FIG 7.

EV-D68 infection inhibits the formation of SGs responding to Ars. (A, B, and C) RD cells were infected with EV-D68 (MOI of 1), treated with 0.5 μm Ars for 1 h after infection for 0, 4, 8, 12, and 24 h, fixed, and stained with a rabbit anti-TIA1 monoclonal antibody (A), rabbit anti-G3BP1 monoclonal antibody (B), or rabbit anti-HUR monoclonal antibody (C) for immunofluorescence. (D to F) Quantitative analysis of the number of SGs in each cell. (G) RD cells were infected with EV-D68 (MOI of 1).
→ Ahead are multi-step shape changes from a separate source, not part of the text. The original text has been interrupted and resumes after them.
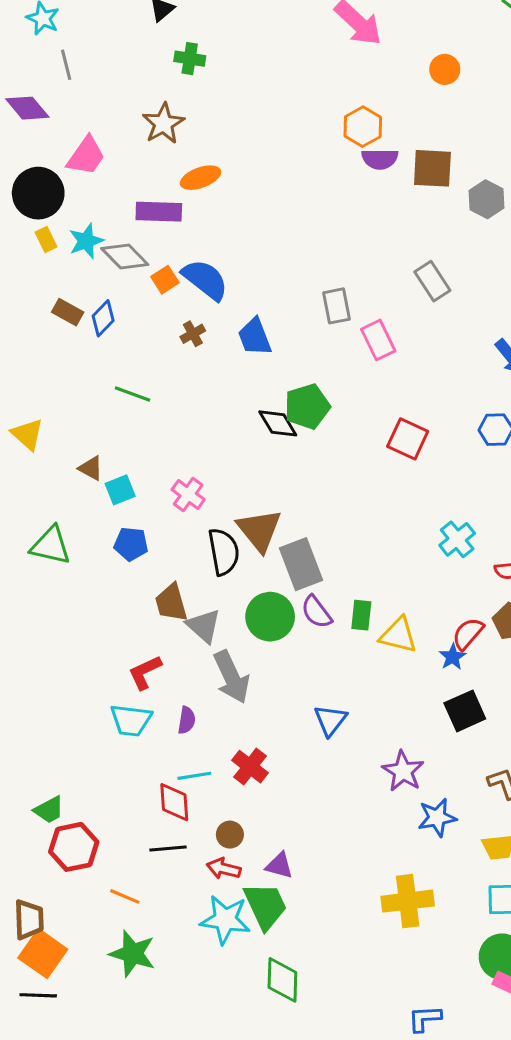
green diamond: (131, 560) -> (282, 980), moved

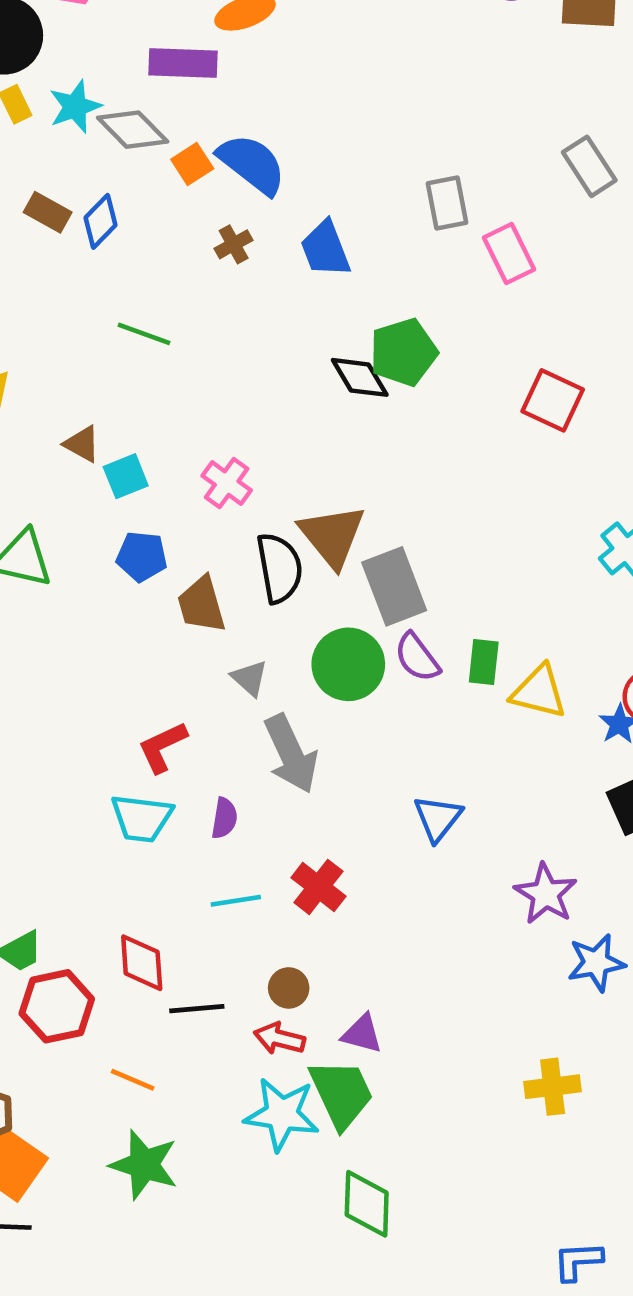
brown trapezoid: (171, 603) -> (201, 605), moved
gray triangle: (204, 626) -> (250, 678), size x0.7
red diamond: (174, 802) -> (142, 963), moved
yellow cross: (408, 901) -> (553, 1087), size x0.7

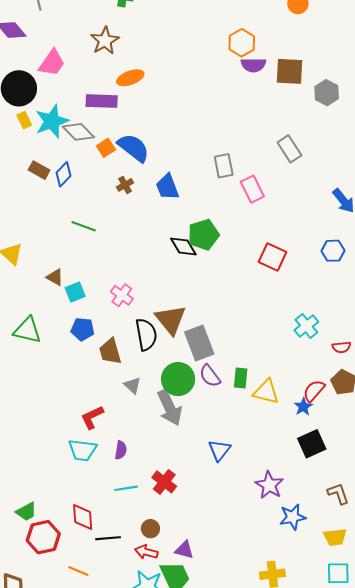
cyan star: (75, 107) -> (52, 121), size x1.4
gray arrow: (291, 754) -> (170, 408), moved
Cells were harvested at 0, 4, 8, 12, and 24 h after infection and treated with Ars for 1 h as a positive control. The influence of EV-D68 on G3BP1, TIA1, and HUR was detected by Western blotting. (H) RD cells were infected with EV-D68 and EV-71. Cells were harvested at 0, 4, 8, 12, and 24 h after infection. Western blotting was used to assess the expression of G3BP1. (I) RD cells were cotransfected with G3BP1 and 3C or G3BP1 Q326E, and 3C. The expression of G3BP1 and G3BP1 Q326E in the cell lysates was detected 48 h after transfection.